Using stories and sample dialogues, this book presents guidelines for breaking communication patterns that lead to anger, depression, and violence. It also provides ideas for transforming potential conflicts into compassionate dialogues. Sample practical suggestion: Avoid these three ways that alienate us from compassionate communication: judging moralistically, making comparisons, and denying responsibility.
The author presents her ERI (Emotion-Reason-Intuition) model and guides readers to manage conflicts in the workplace by handling emotions and using logic and intuition. Sample practical suggestion: Use the compromising style when the solution depends on both you and the other person giving something up.
This book presents a step-by-step procedure for dealing with conversations that usually cause anxiety and frustration. The procedure involves preparing yourself, starting the conversation without defensiveness, and keeping the conversation progressing positively even when the other person responds negatively. Sample practical suggestion: Accept these facts: Feelings are normal and natural. Good people can have bad feelings. Your feelings are as important as theirs.
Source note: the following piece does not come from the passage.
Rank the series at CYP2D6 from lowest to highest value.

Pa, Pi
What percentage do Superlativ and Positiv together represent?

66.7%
Tatiana Kolovou, a regular and active reader of PFP, recently came up with a great idea. She suggests that PFP readers should contribute short 50-word reviews of books that excited and delighted them. We will include these reviews in our monthly Bookshelf feature.
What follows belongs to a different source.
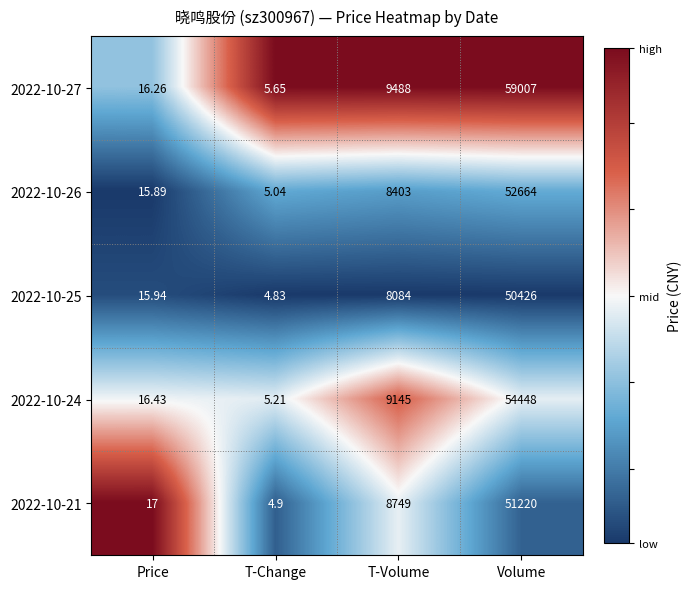

Which label corresponds to the largest value in the chart?

Volume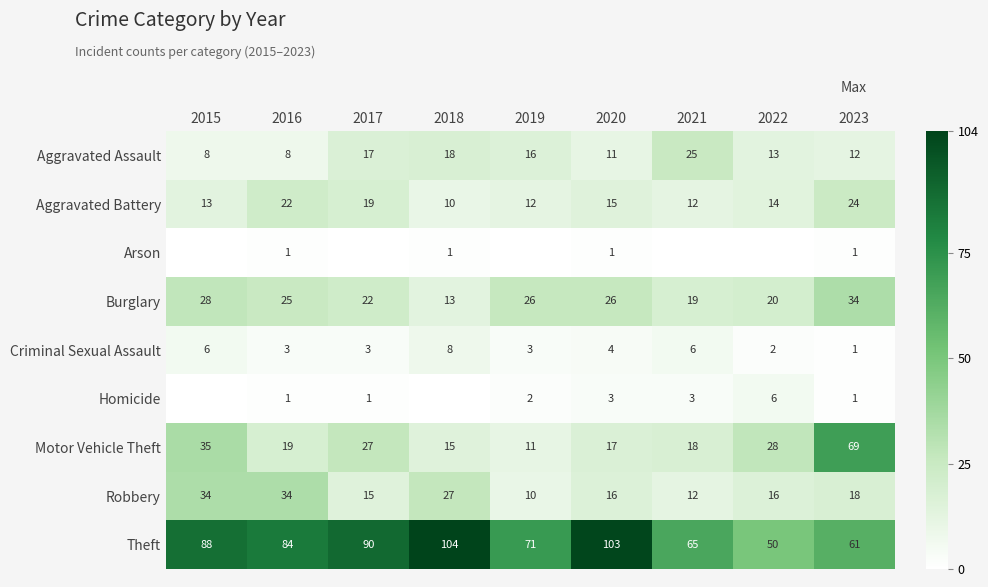

Rank the categories by Theft value from lowest to highest.

2022, 2023, 2021, 2019, 2016, 2015, 2017, 2020, 2018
Tatiana prefers shorter reviews of more books. She wants to use reader reviews to wade through so many of the books out there and select the useful ones.
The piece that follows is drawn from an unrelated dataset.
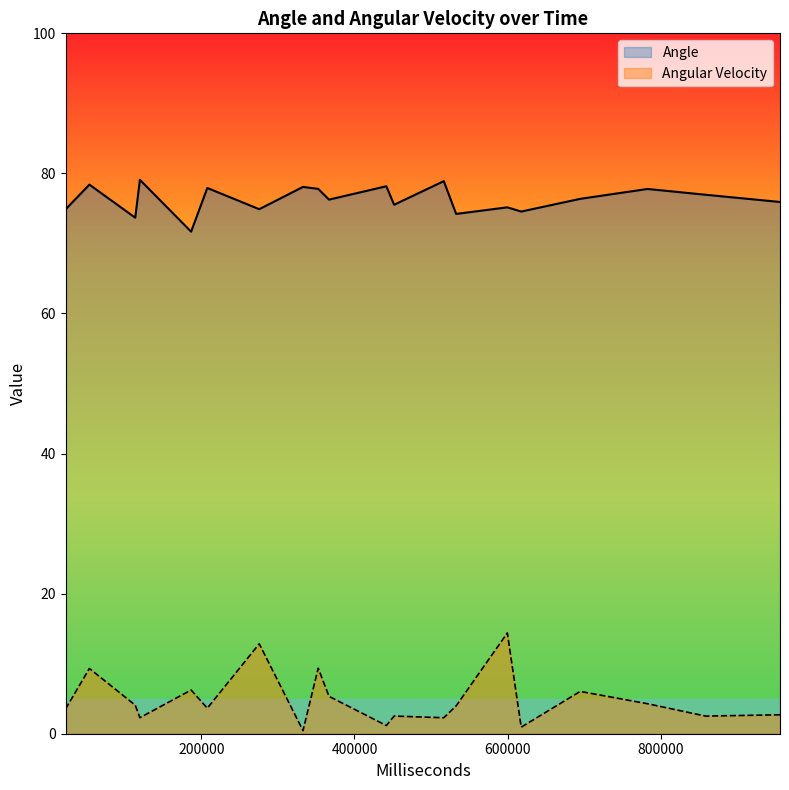

Which has a higher value, 366758 or 113692?

366758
So if you have read a good book recently, please send a short review to email@example.com . You may use the format from this month's Bookshelf as a model. Provide sufficient information to permit readers to locate the books.
And Tatiana, we are waiting for your first review. We know you're a voracious reader.
Video Vitamins enhance the instructional value of training videos. In a typical video vitamin, participants watch a videotape and then play one or more games that help review and apply the new concepts and skills.
I don't like the label Video Vitamins for this interactive format. Among other things, I have difficulty pronouncing the v sound. But I have not come up with a suitable alternative name for this type of game.
Last time I had a similar problem, I ran a PFP contest. Readers suggested wonderful alternatives to Read.Me Games. The winning entry from Roger Greenaway was Textra Games. That's the official new name for this interactive format.
So here's the challenge for this month's contest: Create a suitable replacement for Video Vitamins. Come up with a name for the type of game that can be used to review and reinforce what participants learn from a training video. Make sure that the name is meaningful and memorable. Send in your creations to enter this contest.
We have combined a trivia puzzle with an online game format.
Here's the basic frame: You see a tic-tac-toe grid with topical labels in each of the nine boxes. Click on a box, read the question that pops up, and type your answer. If you are right, the box shows an “X”. If you are wrong, it shows an “O”. The goal is to get three “Xs” in a row before you get three “Os” in a row. And you have to work fast because the timer is counting down to zero.
You can solve the puzzle online. (Your browser must support Macromedia Flash.) If you want more directions, click the (?) button in the puzzle.
People waste time when they play games. That's what is right about it.
We recently read a quote from William Gibson: “The 'Net is a waste of time, and that's exactly what's right about it.” We have borrowed it and applied it to playing games. (After all, Gibson also wrote: “[T]he street finds its own uses for things.”)
Waste some time pondering the deeper meaning of this message.